For me, I'd probably prefer to shorten the labels a bit to something like:

let mySpan = UTF8Span(uncheckedUTF8: data, isASCII: true)

as this is a bit of an expert-mode API, users can be expected to read the documentation or read between the lines: if we're not validating UTF8, one assumes that we're also not validating your claim of ASCII-ness (and, as ever, ValidUTF8 is redundant; if it's UTF8, it's valid).

xwu · April 6, 2025, 7:38pm

I would go even further on the brevity of first argument.

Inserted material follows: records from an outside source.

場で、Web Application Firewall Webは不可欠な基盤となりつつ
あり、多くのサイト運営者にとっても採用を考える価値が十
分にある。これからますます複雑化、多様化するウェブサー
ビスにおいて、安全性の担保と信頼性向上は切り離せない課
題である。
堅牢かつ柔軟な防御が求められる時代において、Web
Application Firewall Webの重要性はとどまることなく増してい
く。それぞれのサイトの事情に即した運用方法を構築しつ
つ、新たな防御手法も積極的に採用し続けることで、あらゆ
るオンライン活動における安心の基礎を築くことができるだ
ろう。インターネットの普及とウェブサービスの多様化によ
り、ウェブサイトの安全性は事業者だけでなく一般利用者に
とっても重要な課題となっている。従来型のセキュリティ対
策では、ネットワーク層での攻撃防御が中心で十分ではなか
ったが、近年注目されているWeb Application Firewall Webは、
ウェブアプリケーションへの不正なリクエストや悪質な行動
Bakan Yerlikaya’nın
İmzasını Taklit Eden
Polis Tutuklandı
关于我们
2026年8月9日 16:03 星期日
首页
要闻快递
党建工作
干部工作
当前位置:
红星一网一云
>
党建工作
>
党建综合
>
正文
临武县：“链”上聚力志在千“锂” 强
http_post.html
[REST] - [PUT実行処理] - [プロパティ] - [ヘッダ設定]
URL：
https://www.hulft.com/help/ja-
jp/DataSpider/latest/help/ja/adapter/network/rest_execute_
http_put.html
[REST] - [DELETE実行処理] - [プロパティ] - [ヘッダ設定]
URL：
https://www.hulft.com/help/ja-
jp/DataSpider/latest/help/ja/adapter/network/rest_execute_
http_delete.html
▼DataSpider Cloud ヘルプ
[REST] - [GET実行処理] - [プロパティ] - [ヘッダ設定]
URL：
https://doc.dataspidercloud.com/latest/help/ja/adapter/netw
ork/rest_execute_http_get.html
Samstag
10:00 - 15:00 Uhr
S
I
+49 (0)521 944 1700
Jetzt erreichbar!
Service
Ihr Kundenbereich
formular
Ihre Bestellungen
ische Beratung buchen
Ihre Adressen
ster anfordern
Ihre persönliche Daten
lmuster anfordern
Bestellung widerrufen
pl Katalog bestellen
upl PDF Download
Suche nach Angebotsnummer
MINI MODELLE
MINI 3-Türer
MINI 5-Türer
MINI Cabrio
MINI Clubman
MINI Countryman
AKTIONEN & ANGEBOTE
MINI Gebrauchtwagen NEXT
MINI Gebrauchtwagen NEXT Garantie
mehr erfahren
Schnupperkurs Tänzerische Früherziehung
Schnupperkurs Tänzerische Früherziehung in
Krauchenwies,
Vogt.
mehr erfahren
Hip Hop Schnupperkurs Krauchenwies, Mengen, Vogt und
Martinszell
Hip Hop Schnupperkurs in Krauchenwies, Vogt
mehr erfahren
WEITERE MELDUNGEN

It's not just the "UTF-8–ness" that's unchecked, it's anything at all about the data; since the corresponding safe API is UTF8Span(validating:), I'd say this can just be UTF8Span(unchecked:...).

As for the second argument, though, I think the "known" part is load-bearing: as @allevato says, the consequences are not symmetric between a false-positive and a false-negative here, so even if it's an advanced API I think we want to encourage users to leave the default alone if they don't know for sure.

scanon · April 8, 2025, 8:39pm

Xiaodi convinced me that this should be

init(unchecked codeUnits: Span<UInt8>, isKnownASCII: Bool)

Regarding the reset API in the proposal, I think the same basic arguments apply (and also uncheckedAssumingAlignedTo is very problematic because it suggests the new position is "aligned to" the argument, rather than the assumption that it's aligned being unchecked), and so we should have:

mutating func reset(toUnchecked offset: Int)

allevato · April 10, 2025, 7:42pm

This proposal has been accepted with modifications.